#### MATERIAL TO PROCESS ####

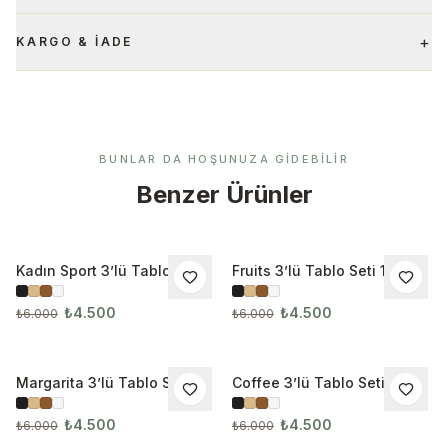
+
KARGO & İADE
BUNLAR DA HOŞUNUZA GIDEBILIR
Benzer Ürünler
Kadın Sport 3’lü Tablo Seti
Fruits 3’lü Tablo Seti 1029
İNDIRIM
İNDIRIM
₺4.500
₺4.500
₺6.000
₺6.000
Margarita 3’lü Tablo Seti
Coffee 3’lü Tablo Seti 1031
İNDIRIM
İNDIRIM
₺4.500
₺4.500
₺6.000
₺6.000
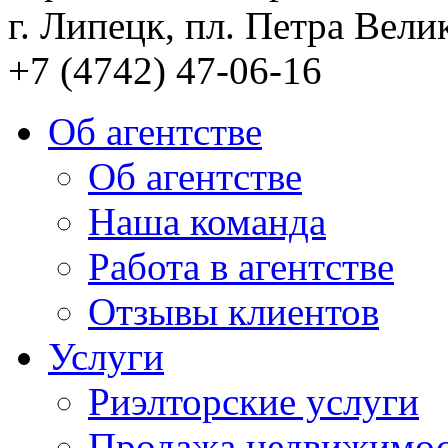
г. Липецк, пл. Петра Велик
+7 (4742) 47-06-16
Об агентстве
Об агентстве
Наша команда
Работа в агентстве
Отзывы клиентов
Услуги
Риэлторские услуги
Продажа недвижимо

####
#### MATERIAL TO PROCESS ####

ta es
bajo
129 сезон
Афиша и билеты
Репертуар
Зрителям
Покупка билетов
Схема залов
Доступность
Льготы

####
#### MATERIAL TO PROCESS ####

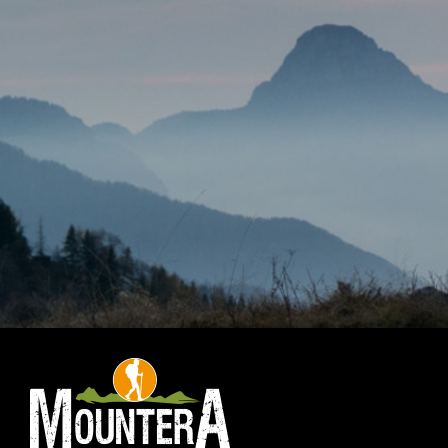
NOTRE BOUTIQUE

####

**TASK STATEMENT**. Reproduce the lines between the one holding "г. Липецк, пл. Петра Велик" and the one holding "Продажа недвижимо", inclusive.

**SOLUTION TO THE EXERCISE**.
г. Липецк, пл. Петра Велик
+7 (4742) 47-06-16
Об агентстве
Об агентстве
Наша команда
Работа в агентстве
Отзывы клиентов
Услуги
Риэлторские услуги
Продажа недвижимо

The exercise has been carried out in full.